Dataset entries:
╔══

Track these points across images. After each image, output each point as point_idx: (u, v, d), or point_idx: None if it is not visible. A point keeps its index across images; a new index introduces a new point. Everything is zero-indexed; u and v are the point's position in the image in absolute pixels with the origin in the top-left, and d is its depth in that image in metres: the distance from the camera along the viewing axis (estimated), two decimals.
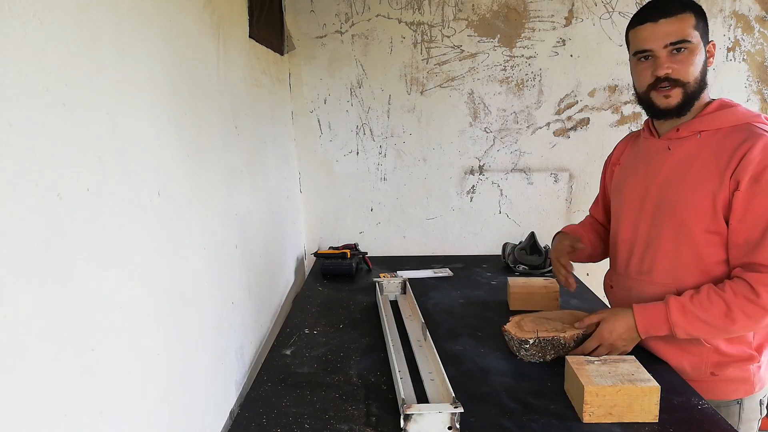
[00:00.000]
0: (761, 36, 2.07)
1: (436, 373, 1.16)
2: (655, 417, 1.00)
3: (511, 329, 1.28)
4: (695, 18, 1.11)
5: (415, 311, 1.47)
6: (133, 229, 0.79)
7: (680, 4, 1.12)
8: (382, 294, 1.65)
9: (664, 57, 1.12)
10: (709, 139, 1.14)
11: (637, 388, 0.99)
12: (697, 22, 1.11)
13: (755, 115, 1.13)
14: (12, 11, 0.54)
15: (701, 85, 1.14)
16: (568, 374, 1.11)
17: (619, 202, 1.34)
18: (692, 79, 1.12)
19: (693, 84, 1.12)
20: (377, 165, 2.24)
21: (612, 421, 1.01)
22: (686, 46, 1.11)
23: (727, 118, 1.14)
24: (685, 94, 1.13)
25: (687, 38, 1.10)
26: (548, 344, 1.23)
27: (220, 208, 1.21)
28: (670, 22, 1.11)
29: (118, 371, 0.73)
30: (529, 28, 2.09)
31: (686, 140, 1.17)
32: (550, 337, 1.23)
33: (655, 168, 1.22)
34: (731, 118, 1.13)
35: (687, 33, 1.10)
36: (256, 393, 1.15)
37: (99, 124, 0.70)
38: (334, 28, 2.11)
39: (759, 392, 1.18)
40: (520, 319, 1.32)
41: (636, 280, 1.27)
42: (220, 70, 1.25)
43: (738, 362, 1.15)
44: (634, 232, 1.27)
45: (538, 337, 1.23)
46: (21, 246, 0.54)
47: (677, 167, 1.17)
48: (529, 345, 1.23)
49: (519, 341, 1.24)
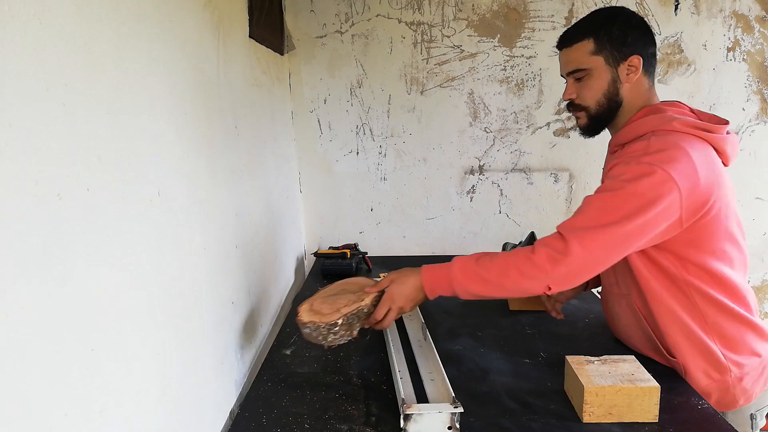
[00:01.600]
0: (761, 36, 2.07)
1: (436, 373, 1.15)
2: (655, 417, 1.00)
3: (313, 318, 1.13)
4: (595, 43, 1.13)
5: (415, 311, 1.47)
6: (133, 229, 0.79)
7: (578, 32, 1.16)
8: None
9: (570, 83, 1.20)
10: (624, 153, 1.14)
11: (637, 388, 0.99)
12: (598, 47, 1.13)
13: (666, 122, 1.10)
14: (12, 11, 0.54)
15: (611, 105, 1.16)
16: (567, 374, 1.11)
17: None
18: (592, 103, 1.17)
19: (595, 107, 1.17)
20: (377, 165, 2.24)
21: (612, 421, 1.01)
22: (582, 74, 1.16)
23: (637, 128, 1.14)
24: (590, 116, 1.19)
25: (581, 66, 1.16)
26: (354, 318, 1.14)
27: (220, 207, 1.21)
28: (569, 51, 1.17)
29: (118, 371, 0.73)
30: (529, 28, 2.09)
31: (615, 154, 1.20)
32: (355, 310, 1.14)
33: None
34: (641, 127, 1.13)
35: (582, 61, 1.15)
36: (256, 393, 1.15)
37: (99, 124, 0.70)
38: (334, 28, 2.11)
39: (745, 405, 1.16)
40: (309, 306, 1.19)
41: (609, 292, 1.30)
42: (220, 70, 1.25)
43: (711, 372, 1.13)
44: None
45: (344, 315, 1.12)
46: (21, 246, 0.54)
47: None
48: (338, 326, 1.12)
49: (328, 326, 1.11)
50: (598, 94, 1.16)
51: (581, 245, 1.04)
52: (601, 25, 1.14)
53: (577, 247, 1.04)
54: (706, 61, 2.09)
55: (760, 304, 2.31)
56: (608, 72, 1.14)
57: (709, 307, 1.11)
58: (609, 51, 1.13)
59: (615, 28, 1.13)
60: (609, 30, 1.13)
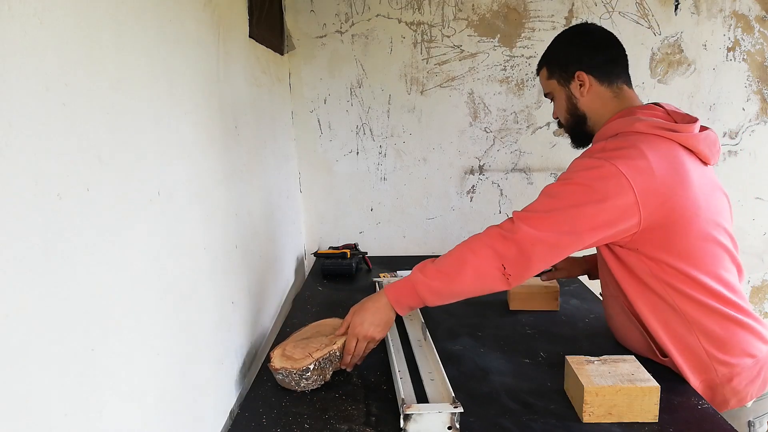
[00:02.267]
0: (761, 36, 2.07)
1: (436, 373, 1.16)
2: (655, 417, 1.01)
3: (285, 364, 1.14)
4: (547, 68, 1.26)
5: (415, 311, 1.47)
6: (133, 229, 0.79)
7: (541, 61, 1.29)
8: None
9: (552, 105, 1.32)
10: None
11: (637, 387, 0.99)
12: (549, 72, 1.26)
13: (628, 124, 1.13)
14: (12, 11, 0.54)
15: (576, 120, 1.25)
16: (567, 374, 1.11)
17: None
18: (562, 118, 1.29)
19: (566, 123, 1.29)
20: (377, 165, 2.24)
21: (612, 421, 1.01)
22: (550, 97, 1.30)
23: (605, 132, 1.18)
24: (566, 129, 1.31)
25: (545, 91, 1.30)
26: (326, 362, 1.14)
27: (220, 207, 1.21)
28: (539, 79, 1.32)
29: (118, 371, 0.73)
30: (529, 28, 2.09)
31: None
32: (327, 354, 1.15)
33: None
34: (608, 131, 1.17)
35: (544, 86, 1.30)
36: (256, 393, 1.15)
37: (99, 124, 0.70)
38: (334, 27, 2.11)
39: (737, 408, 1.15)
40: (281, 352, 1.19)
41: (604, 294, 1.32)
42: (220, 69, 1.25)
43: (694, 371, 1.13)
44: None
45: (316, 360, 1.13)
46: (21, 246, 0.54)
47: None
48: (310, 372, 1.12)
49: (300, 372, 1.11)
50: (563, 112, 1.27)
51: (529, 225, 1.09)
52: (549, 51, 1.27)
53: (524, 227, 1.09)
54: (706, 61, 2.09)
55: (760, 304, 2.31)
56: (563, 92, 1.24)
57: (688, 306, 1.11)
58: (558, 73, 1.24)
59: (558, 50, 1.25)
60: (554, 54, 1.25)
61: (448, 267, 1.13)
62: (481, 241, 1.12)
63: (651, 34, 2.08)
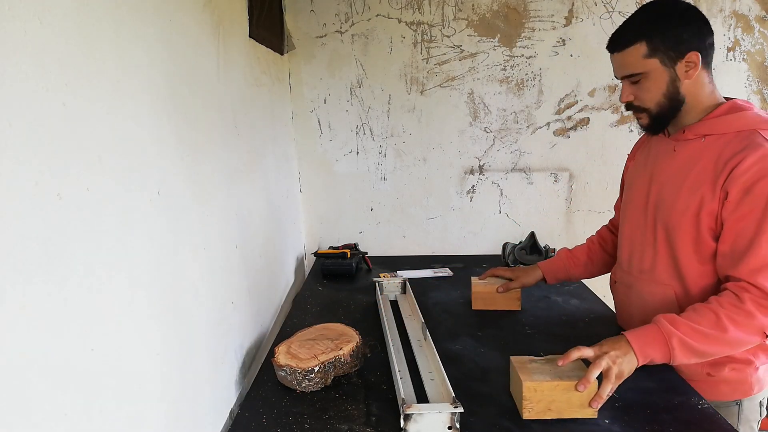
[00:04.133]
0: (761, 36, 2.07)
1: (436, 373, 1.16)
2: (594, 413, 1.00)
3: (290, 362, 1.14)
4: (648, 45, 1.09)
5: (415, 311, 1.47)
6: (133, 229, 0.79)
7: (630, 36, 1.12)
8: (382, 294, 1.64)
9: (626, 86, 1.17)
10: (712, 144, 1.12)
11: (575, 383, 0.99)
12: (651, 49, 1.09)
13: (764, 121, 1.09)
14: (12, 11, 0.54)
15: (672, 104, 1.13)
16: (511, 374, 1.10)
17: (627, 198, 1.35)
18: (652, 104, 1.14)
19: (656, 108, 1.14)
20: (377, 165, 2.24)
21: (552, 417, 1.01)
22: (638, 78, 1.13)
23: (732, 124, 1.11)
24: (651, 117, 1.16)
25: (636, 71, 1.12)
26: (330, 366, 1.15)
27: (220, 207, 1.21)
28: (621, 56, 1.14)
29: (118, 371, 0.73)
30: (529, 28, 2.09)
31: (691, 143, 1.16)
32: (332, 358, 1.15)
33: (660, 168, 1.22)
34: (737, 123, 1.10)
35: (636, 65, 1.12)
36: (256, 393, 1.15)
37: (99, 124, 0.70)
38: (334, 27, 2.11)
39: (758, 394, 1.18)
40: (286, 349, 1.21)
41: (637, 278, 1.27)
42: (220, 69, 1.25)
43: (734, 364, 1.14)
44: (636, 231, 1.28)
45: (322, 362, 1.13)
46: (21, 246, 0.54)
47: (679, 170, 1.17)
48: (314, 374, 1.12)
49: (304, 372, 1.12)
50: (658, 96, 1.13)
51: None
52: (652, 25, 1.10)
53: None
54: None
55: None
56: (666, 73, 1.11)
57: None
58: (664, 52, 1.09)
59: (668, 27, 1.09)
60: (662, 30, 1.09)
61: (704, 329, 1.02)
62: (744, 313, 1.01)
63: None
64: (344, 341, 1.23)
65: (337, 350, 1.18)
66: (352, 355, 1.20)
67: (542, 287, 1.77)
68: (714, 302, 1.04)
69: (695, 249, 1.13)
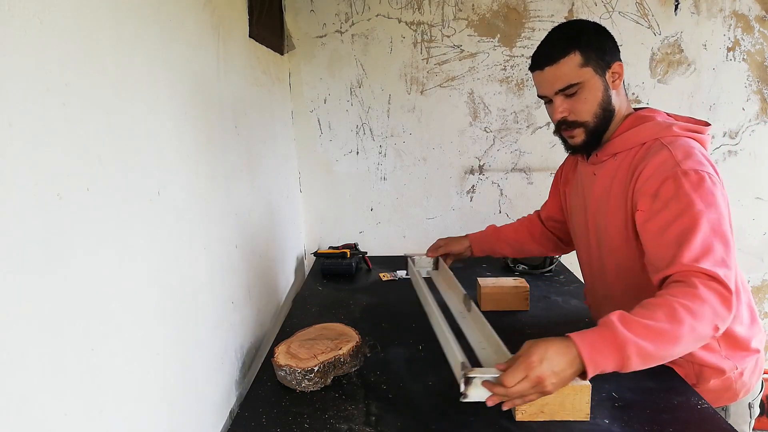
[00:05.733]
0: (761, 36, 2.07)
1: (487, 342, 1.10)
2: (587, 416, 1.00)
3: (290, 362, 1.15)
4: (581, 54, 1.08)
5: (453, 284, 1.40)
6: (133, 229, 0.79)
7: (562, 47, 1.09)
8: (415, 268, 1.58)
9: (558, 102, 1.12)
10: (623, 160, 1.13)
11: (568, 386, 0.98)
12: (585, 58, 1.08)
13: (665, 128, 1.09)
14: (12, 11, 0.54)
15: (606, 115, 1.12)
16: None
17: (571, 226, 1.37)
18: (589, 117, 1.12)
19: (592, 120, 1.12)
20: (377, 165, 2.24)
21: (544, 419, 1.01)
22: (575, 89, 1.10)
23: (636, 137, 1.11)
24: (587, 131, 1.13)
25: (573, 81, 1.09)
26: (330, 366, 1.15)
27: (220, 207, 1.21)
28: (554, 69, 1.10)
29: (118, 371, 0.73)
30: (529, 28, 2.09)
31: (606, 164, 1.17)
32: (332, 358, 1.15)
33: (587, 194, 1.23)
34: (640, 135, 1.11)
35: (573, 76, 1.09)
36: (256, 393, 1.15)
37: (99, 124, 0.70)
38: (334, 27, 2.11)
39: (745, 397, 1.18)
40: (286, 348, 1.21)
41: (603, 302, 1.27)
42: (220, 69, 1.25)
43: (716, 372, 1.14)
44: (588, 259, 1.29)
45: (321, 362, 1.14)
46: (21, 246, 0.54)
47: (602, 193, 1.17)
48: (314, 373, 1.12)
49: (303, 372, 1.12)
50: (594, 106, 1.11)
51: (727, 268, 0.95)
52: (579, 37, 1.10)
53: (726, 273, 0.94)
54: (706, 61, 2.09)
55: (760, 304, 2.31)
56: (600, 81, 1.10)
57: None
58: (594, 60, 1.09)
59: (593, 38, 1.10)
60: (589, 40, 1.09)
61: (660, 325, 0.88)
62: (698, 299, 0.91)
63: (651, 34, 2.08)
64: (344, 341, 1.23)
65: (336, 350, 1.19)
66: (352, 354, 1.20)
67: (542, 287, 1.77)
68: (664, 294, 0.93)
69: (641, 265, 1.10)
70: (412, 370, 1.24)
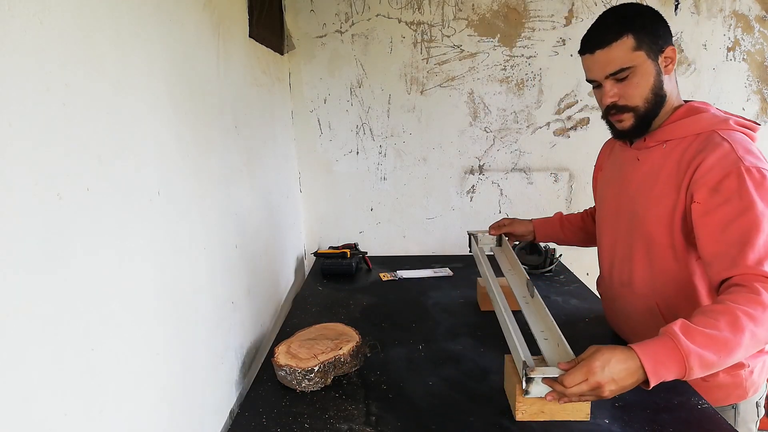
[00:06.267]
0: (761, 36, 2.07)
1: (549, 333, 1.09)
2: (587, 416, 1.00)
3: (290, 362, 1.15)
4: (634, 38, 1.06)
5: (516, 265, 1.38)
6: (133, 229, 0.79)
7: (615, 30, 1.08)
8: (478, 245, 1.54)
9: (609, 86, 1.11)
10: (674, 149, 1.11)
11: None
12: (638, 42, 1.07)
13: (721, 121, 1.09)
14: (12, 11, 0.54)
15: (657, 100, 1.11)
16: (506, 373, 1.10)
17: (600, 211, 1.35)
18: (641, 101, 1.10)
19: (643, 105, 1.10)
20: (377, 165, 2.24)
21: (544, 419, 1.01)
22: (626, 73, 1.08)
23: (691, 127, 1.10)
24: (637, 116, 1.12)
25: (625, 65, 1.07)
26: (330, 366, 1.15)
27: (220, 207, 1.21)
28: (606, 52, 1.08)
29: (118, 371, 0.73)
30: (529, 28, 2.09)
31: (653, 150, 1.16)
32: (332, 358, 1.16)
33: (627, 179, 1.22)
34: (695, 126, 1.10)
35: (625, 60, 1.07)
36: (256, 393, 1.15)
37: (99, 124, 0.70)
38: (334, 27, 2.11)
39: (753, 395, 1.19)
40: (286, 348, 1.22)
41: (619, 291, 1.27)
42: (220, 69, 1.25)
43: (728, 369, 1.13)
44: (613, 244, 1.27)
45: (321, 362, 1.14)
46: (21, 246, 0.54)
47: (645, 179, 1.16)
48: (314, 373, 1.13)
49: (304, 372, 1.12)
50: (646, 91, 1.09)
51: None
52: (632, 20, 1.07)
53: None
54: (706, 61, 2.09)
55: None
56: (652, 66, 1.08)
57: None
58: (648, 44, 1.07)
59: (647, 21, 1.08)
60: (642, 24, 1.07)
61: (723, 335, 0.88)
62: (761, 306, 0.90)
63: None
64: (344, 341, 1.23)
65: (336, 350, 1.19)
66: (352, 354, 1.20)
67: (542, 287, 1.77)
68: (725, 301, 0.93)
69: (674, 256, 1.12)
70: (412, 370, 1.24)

╚══

# Problem to solve
Would you set down only the lines above from the line with "52: (601, 25, 1.14)" to the line with "43: (694, 371, 1.13)", both included, exactly as they stand and without the pictures?

# Worked solution
52: (601, 25, 1.14)
53: (577, 247, 1.04)
54: (706, 61, 2.09)
55: (760, 304, 2.31)
56: (608, 72, 1.14)
57: (709, 307, 1.11)
58: (609, 51, 1.13)
59: (615, 28, 1.13)
60: (609, 30, 1.13)
[00:02.267]
0: (761, 36, 2.07)
1: (436, 373, 1.16)
2: (655, 417, 1.01)
3: (285, 364, 1.14)
4: (547, 68, 1.26)
5: (415, 311, 1.47)
6: (133, 229, 0.79)
7: (541, 61, 1.29)
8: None
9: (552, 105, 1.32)
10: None
11: (637, 387, 0.99)
12: (549, 72, 1.26)
13: (628, 124, 1.13)
14: (12, 11, 0.54)
15: (576, 120, 1.25)
16: (567, 374, 1.11)
17: None
18: (562, 118, 1.29)
19: (566, 123, 1.29)
20: (377, 165, 2.24)
21: (612, 421, 1.01)
22: (550, 97, 1.30)
23: (605, 132, 1.18)
24: (566, 129, 1.31)
25: (545, 91, 1.30)
26: (326, 362, 1.14)
27: (220, 207, 1.21)
28: (539, 79, 1.32)
29: (118, 371, 0.73)
30: (529, 28, 2.09)
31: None
32: (327, 354, 1.15)
33: None
34: (608, 131, 1.17)
35: (544, 86, 1.30)
36: (256, 393, 1.15)
37: (99, 124, 0.70)
38: (334, 27, 2.11)
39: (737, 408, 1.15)
40: (281, 352, 1.19)
41: (604, 294, 1.32)
42: (220, 69, 1.25)
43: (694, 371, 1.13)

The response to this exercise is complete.